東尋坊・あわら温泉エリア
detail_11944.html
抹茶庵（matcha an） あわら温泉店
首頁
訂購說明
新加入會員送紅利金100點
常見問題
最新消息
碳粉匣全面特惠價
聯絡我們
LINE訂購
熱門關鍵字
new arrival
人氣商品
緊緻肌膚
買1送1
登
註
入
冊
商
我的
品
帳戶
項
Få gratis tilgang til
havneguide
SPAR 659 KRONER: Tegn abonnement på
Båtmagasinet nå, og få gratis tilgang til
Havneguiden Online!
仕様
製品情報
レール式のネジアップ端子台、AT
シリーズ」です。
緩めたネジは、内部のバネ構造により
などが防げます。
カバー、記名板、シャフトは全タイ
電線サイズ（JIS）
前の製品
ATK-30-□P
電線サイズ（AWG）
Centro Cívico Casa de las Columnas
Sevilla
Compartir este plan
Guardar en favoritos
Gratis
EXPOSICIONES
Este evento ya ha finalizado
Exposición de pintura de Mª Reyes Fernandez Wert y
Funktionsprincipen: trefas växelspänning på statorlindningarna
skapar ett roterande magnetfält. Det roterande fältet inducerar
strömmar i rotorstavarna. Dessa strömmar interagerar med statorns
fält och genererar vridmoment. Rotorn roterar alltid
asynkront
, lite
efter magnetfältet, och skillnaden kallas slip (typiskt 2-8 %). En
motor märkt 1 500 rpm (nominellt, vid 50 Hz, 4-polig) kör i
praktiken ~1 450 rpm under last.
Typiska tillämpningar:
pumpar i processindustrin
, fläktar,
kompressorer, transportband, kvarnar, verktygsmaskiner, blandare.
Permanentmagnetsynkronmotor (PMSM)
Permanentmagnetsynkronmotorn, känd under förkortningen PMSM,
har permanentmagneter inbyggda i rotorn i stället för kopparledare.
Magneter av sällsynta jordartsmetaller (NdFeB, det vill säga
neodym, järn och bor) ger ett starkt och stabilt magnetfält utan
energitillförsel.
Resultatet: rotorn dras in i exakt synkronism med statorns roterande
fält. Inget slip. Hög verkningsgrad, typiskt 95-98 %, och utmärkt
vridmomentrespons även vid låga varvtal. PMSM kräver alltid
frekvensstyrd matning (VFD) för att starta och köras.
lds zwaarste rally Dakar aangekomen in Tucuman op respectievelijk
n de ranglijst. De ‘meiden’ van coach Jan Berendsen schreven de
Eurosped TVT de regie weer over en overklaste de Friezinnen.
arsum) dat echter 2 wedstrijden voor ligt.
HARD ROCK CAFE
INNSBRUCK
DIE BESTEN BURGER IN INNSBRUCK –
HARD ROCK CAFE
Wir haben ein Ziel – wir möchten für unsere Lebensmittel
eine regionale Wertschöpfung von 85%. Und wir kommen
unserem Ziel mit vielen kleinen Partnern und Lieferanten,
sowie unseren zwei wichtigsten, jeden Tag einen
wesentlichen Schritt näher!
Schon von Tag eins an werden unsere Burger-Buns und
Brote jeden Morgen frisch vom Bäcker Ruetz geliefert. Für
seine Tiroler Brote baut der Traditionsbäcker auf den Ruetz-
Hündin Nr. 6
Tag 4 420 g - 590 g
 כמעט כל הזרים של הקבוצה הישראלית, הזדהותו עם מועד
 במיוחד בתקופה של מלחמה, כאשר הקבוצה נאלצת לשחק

==*==

Activity: Word for word, give the whole listing again.

Answer for the task:
東尋坊・あわら温泉エリア
detail_11944.html
抹茶庵（matcha an） あわら温泉店
首頁
訂購說明
新加入會員送紅利金100點
常見問題
最新消息
碳粉匣全面特惠價
聯絡我們
LINE訂購
熱門關鍵字
new arrival
人氣商品
緊緻肌膚
買1送1
登
註
入
冊
商
我的
品
帳戶
項
Få gratis tilgang til
havneguide
SPAR 659 KRONER: Tegn abonnement på
Båtmagasinet nå, og få gratis tilgang til
Havneguiden Online!
仕様
製品情報
レール式のネジアップ端子台、AT
シリーズ」です。
緩めたネジは、内部のバネ構造により
などが防げます。
カバー、記名板、シャフトは全タイ
電線サイズ（JIS）
前の製品
ATK-30-□P
電線サイズ（AWG）
Centro Cívico Casa de las Columnas
Sevilla
Compartir este plan
Guardar en favoritos
Gratis
EXPOSICIONES
Este evento ya ha finalizado
Exposición de pintura de Mª Reyes Fernandez Wert y
Funktionsprincipen: trefas växelspänning på statorlindningarna
skapar ett roterande magnetfält. Det roterande fältet inducerar
strömmar i rotorstavarna. Dessa strömmar interagerar med statorns
fält och genererar vridmoment. Rotorn roterar alltid
asynkront
, lite
efter magnetfältet, och skillnaden kallas slip (typiskt 2-8 %). En
motor märkt 1 500 rpm (nominellt, vid 50 Hz, 4-polig) kör i
praktiken ~1 450 rpm under last.
Typiska tillämpningar:
pumpar i processindustrin
, fläktar,
kompressorer, transportband, kvarnar, verktygsmaskiner, blandare.
Permanentmagnetsynkronmotor (PMSM)
Permanentmagnetsynkronmotorn, känd under förkortningen PMSM,
har permanentmagneter inbyggda i rotorn i stället för kopparledare.
Magneter av sällsynta jordartsmetaller (NdFeB, det vill säga
neodym, järn och bor) ger ett starkt och stabilt magnetfält utan
energitillförsel.
Resultatet: rotorn dras in i exakt synkronism med statorns roterande
fält. Inget slip. Hög verkningsgrad, typiskt 95-98 %, och utmärkt
vridmomentrespons även vid låga varvtal. PMSM kräver alltid
frekvensstyrd matning (VFD) för att starta och köras.
lds zwaarste rally Dakar aangekomen in Tucuman op respectievelijk
n de ranglijst. De ‘meiden’ van coach Jan Berendsen schreven de
Eurosped TVT de regie weer over en overklaste de Friezinnen.
arsum) dat echter 2 wedstrijden voor ligt.
HARD ROCK CAFE
INNSBRUCK
DIE BESTEN BURGER IN INNSBRUCK –
HARD ROCK CAFE
Wir haben ein Ziel – wir möchten für unsere Lebensmittel
eine regionale Wertschöpfung von 85%. Und wir kommen
unserem Ziel mit vielen kleinen Partnern und Lieferanten,
sowie unseren zwei wichtigsten, jeden Tag einen
wesentlichen Schritt näher!
Schon von Tag eins an werden unsere Burger-Buns und
Brote jeden Morgen frisch vom Bäcker Ruetz geliefert. Für
seine Tiroler Brote baut der Traditionsbäcker auf den Ruetz-
Hündin Nr. 6
Tag 4 420 g - 590 g
 כמעט כל הזרים של הקבוצה הישראלית, הזדהותו עם מועד
 במיוחד בתקופה של מלחמה, כאשר הקבוצה נאלצת לשחק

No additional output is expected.